We can trace the origin of the problems back to the inception of the Affordable Healthcare Act (AHA), which tried to accomplish far too much, far too fast. Instead of offering limited insurance coverage for catastrophic events, the president "overpromised" by offering full health care coverage for all Americans -- without a sound way to pay for the cost of 30 million new enrollees. He promised individuals they could keep both their doctor and their insurance plan, knowing full well that the high standards of Obamacare would cause many physicians to refuse inadequate reimbursement and many insurers to drop their plans.
As egregious as these errors were, they are overshadowed by the "underdelivery" of the information technology system managing these processes. Better management certainly could have prevented these problems, but once they arose, the White House staff chose to treat this challenge as a political issue, not a business issue. Eager for power, President Obama's staff, which has little experience in complex health care business issues, did not properly delegate this initiative to the head of Health & Human Services (HHS).
As a consequence, an extremely complex web and software application challenge is being treated as a political issue. The White House communications staff has tried to control the rollout of the health care exchanges, taking a political approach instead of recognizing this as an extremely complex technical and business issue. Sadly, this approach is quite typical of the Obama administration which has repeatedly placed politics ahead of leadership and sound management principles.
The fundamental error that Sebelius and Tavenner made was to think they could manage this massive project internally, instead of putting an experienced health care contractor in charge.
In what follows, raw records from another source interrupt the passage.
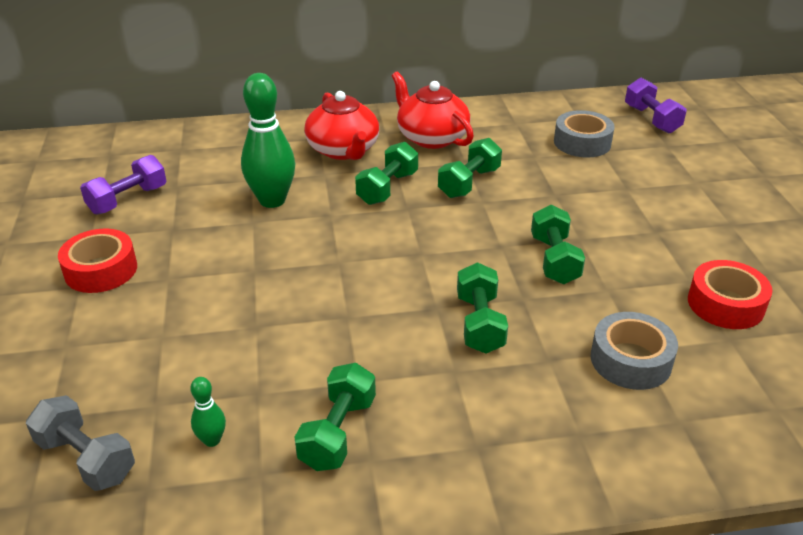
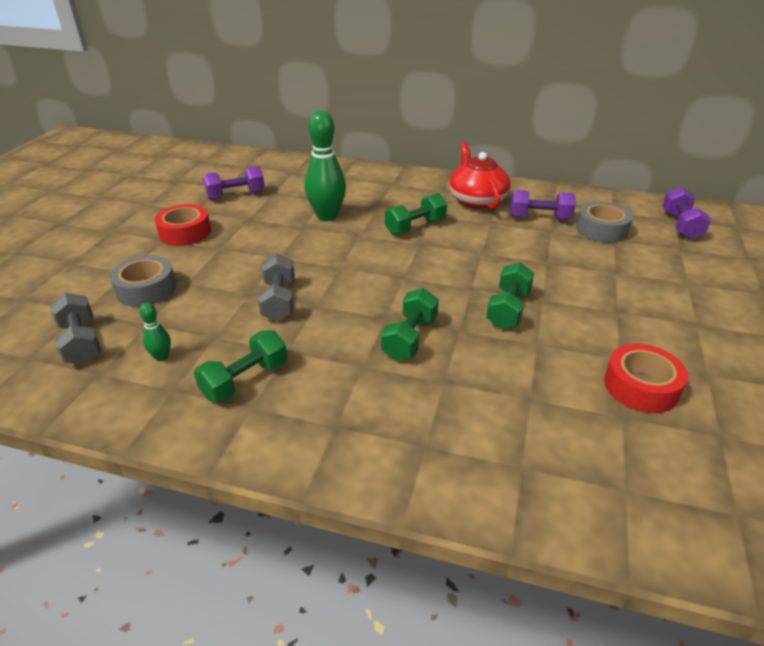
camera: 25 degrees right, 0 degrees up
(299, 325) = (279, 301): none -> grey dumbbell
(343, 150) = (403, 195): red teapot -> none
(469, 183) = (481, 237): green dumbbell -> none
(512, 143) = (539, 217): none -> purple dumbbell
(630, 360) = (515, 404): grey tape -> grey tape (146, 289)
As a result, no one wound up in charge. In her Congressional testimony on Tuesday, Tavenner ducked responsibility, blaming the contractors for the myriad problems involved.
All too late, HHS figured out it needed a general contractor. Fortunately, it chose CGI Federal and Quality Software Services (QSSI), a unit of UnitedHealth Group that was willing to step up immediately to the challenge. United's Andy Slavitt, one of the nation's leading health care experts, has personally taken charge of the project. He has been given an impossible deadline of November 30, 2013 to fix what would take most companies 6-12 months. We can only wish him well. If the deadline is missed for sound technical reasons, let's hope that the Obama administration doesn't try to blame QSSI instead of stepping up to its own responsibilities for these failures.
Many of us in the business and health care communities recognized this disaster in the making. We felt powerless to do anything about it though -- especially since we weren't being asked.
At the start of his second term, the president should have replaced a skilled politician like Secretary Katherine Sebelius with a seasoned health care veteran like George Halvorson, former Chair and CEO of Kaiser Permanente, the nation's largest non-profit health care system. Halvorson, who retired at the end of 2012, successfully implemented the nation's leading health care information system at a cost of $1.8 billion. It's still not too late for the president to ask Halvorson to save his beloved plan.
Ironically, the states that built their own health care exchanges, such as New York, California, Kentucky, and Minnesota, have fared much better than the federal exchange. What the Obama administration should have done was to test out its system on a pilot basis in one or two states before rolling it out nationally. That's what any private company would have done.
When the federal exchange is finally up-and-running, we can turn our attention to the real questions: how many people will actually sign up? Will they include the healthy young people the administration is counting on to offset the high cost of older, sicker Americans? How will people react to their inability to retain their current plans and their doctors, a direct contradiction of the president's promises? How will the government fund the high cost of the new patients in the system?
Ultimately, this administration must get serious about focusing on improving the health of our population rather than focusing downstream when people are really sick. An integrative approach to health in mind, body and spirit that integrates the medical system with a wide range of health and wellness practitioners is required to put America on a healthier path and bring health care costs in line with other nations. Without this, we cannot bring costs under control. Without tackling that fundamental challenge, any IT system is built on a shaky foundation.